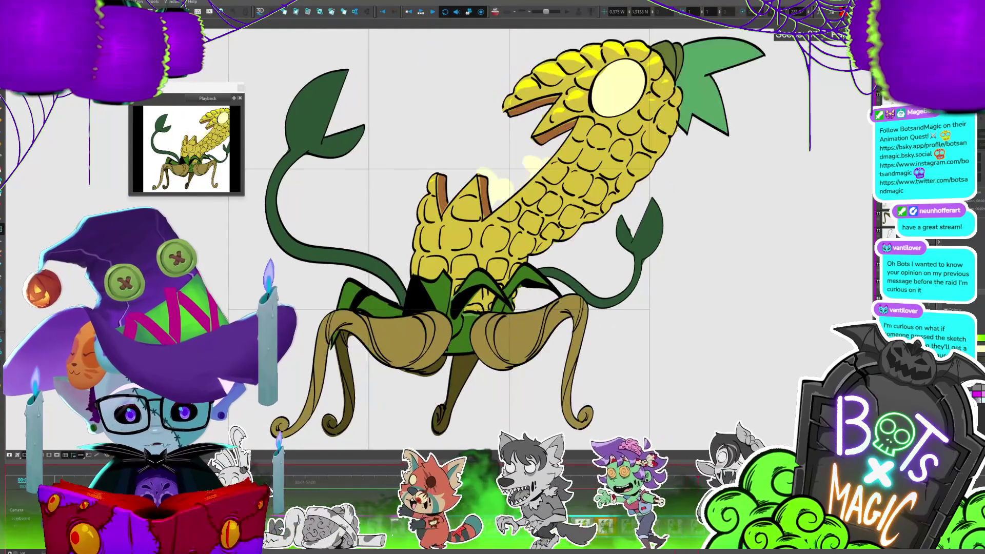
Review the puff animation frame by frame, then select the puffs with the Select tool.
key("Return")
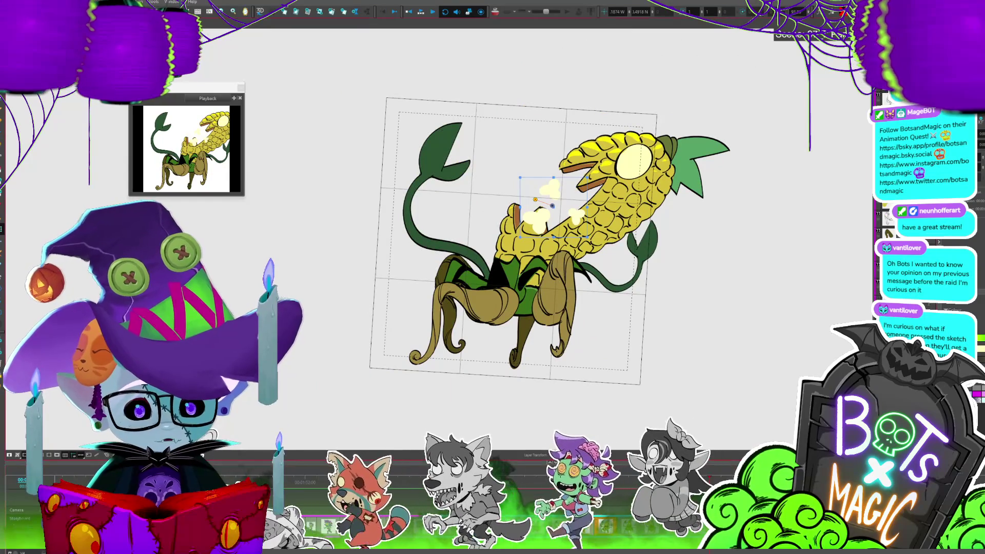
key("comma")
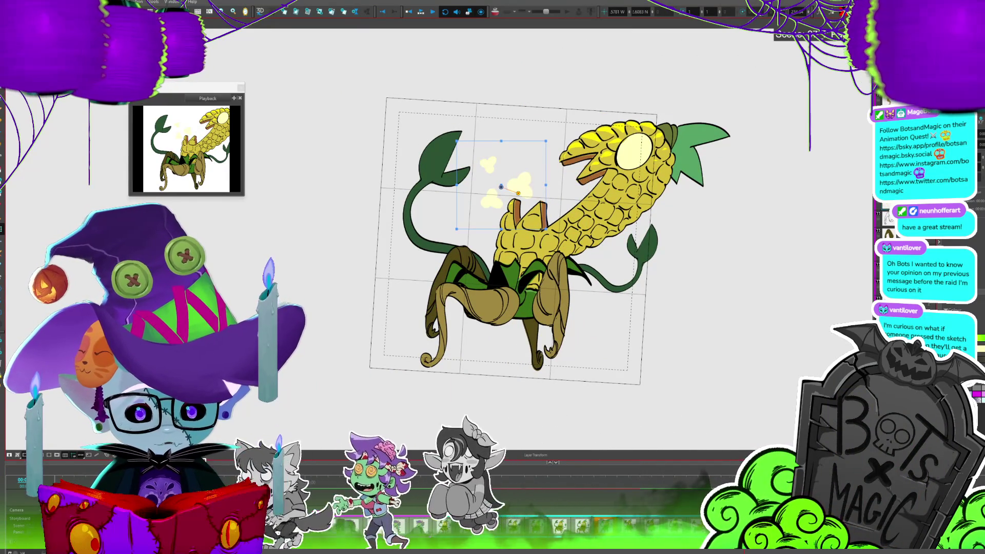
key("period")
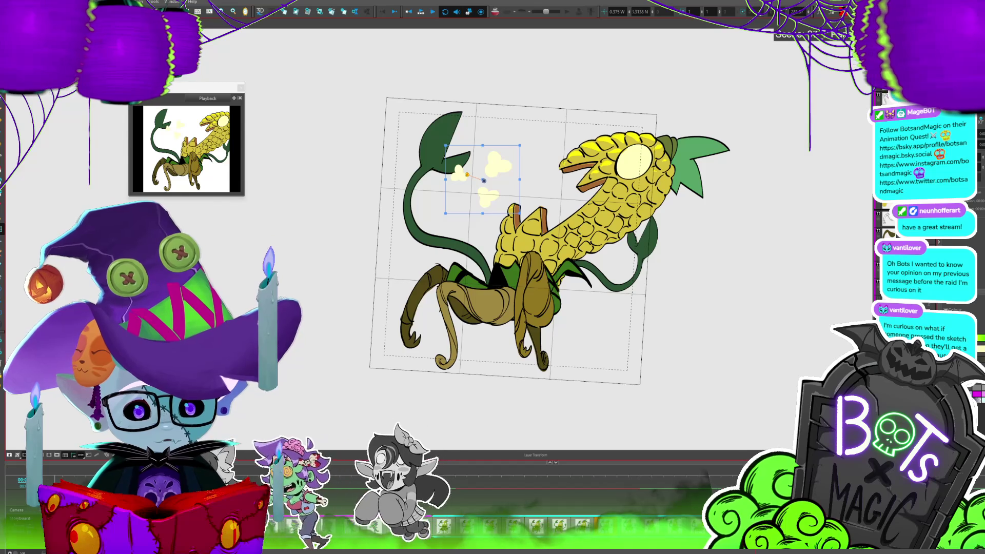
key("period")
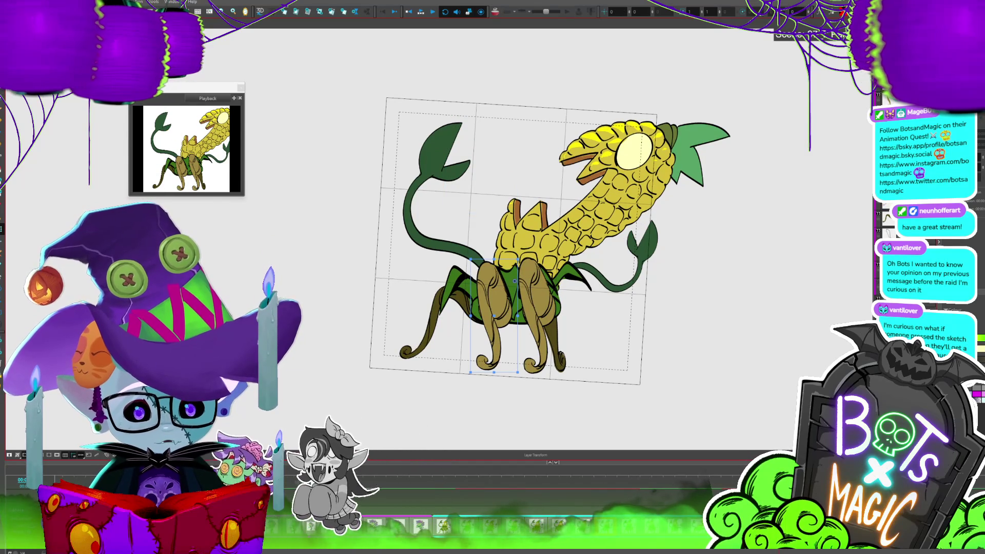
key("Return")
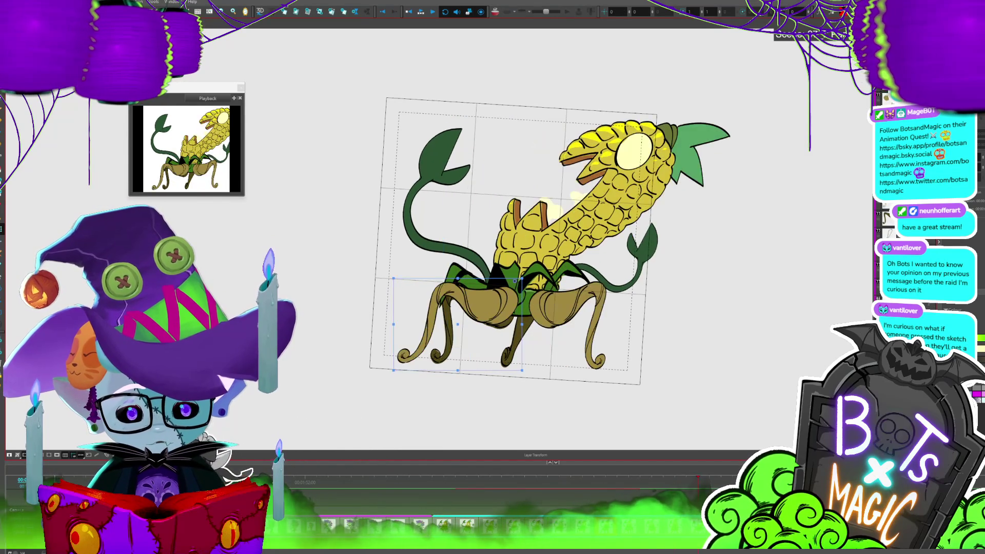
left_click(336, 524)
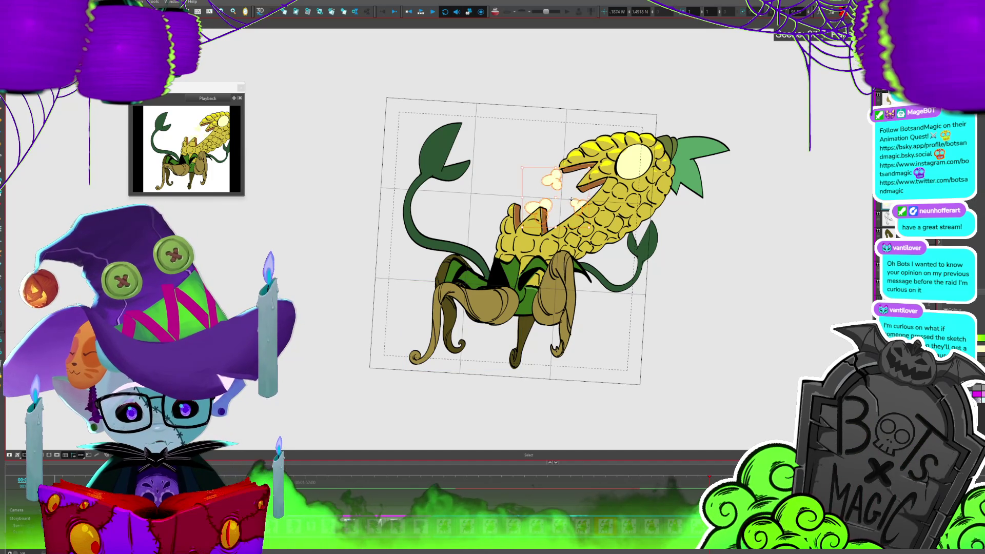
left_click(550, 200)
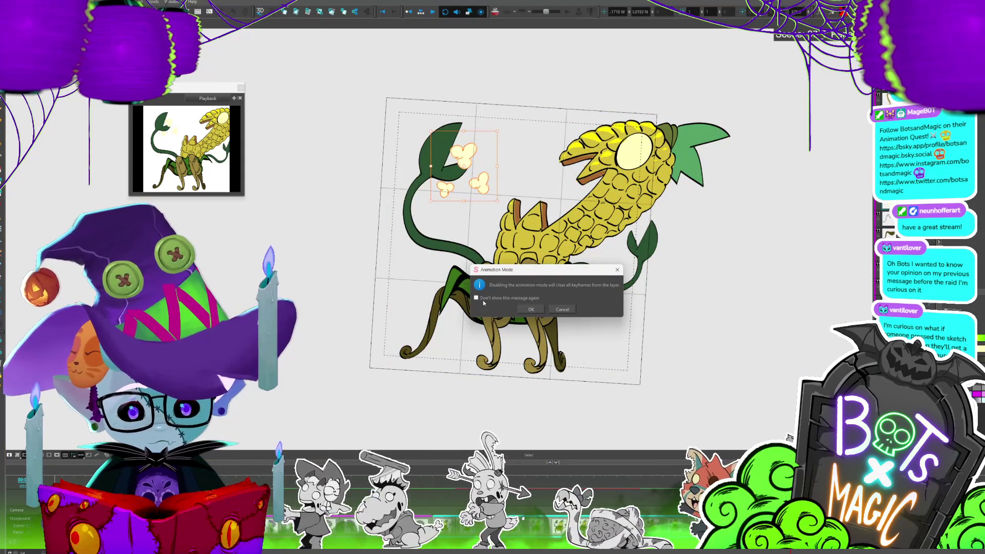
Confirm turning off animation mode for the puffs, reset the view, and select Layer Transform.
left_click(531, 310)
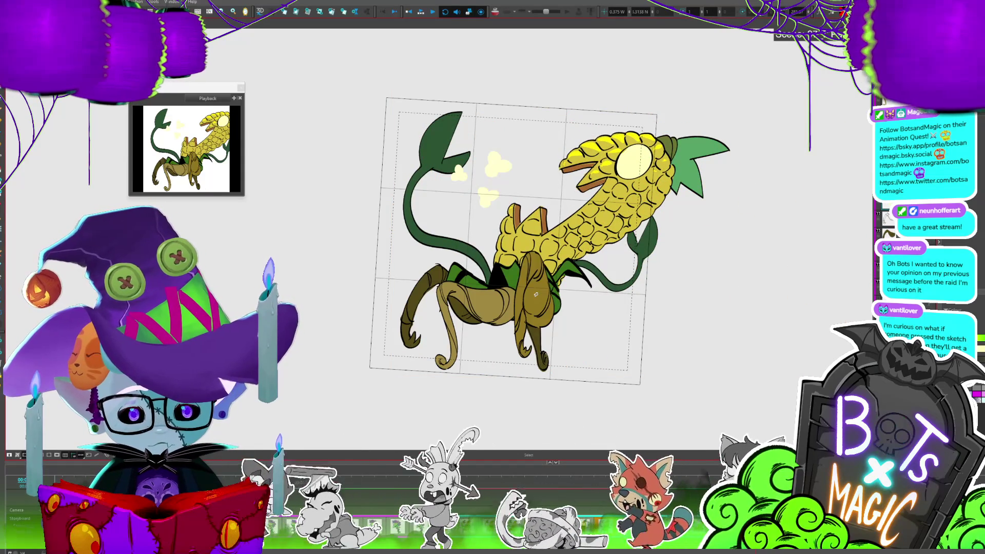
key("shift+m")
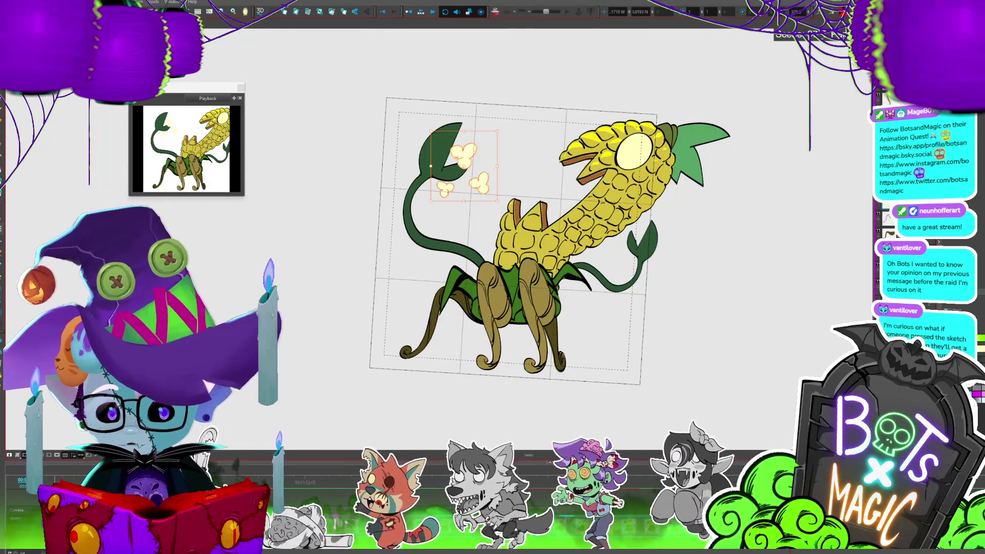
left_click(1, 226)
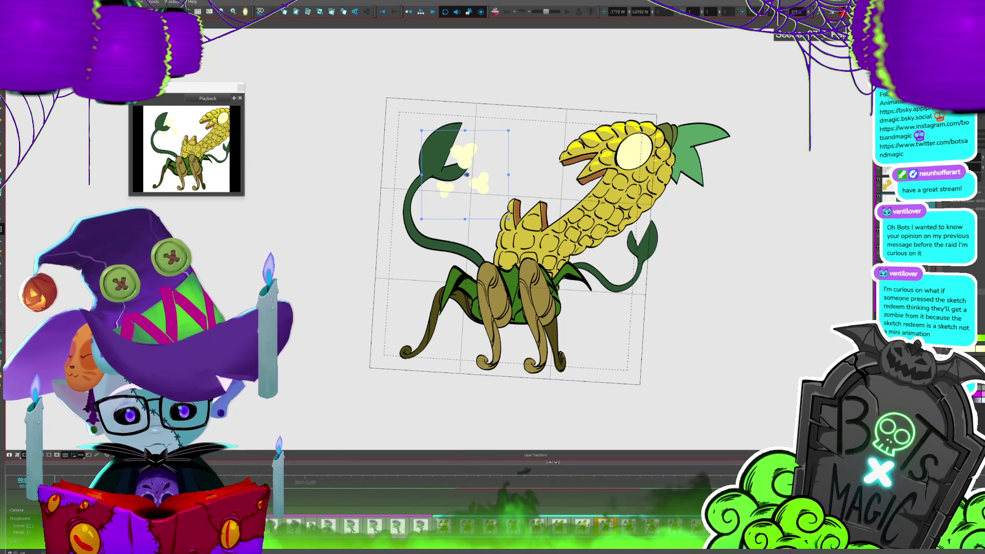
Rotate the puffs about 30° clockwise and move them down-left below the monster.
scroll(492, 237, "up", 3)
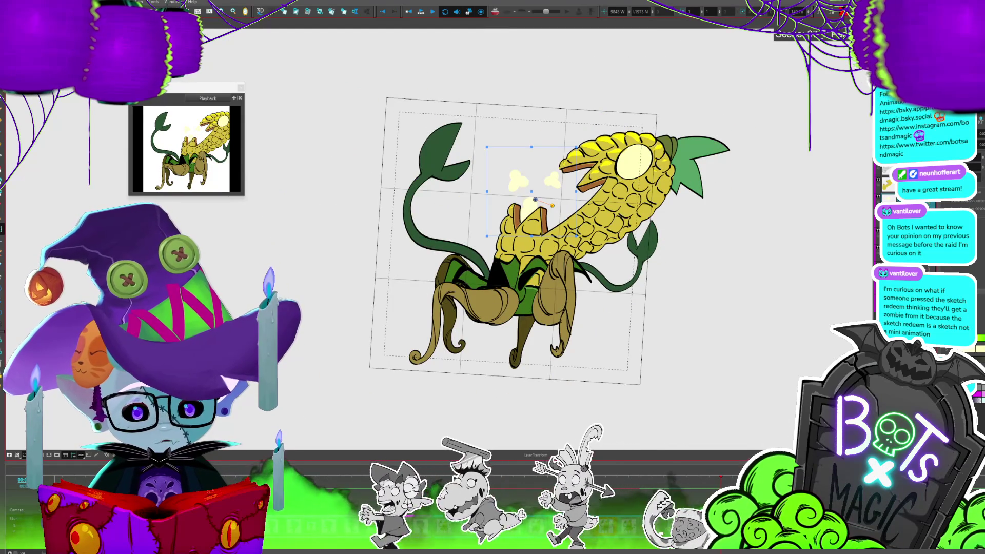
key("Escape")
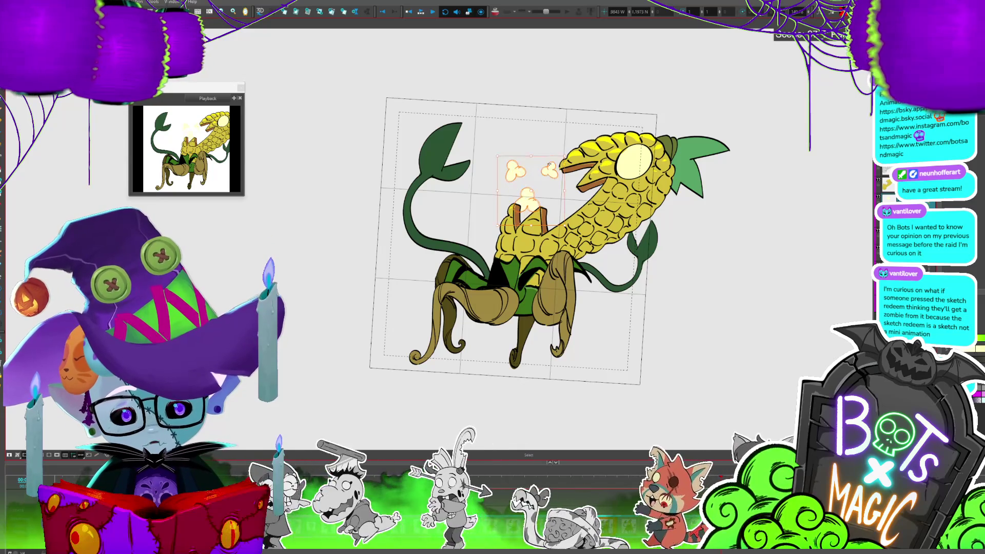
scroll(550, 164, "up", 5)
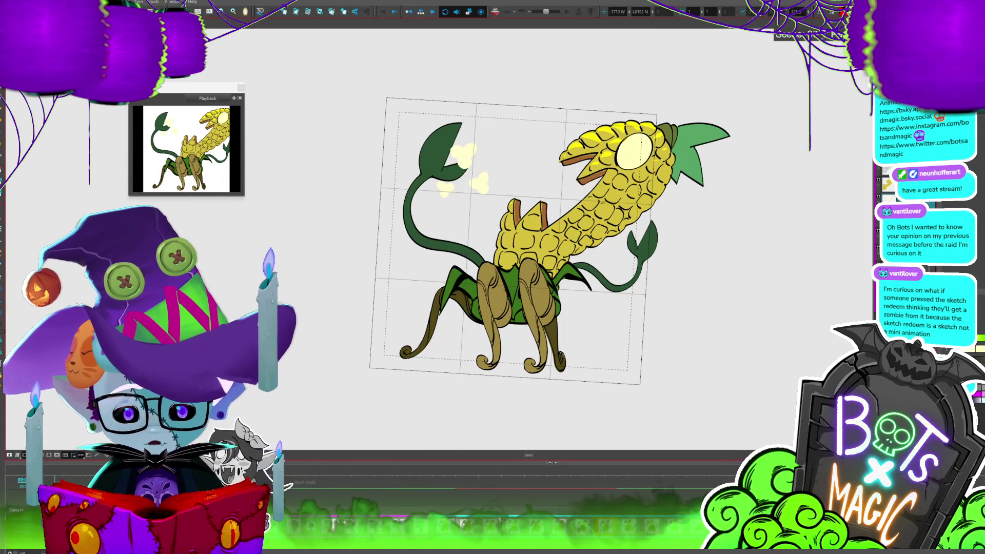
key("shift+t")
* * * * * * *
Copy out each line of the data in which the word "animation" appears.

Review the puff animation frame by frame, then select the puffs with the Select tool.
Confirm turning off animation mode for the puffs, reset the view, and select Layer Transform.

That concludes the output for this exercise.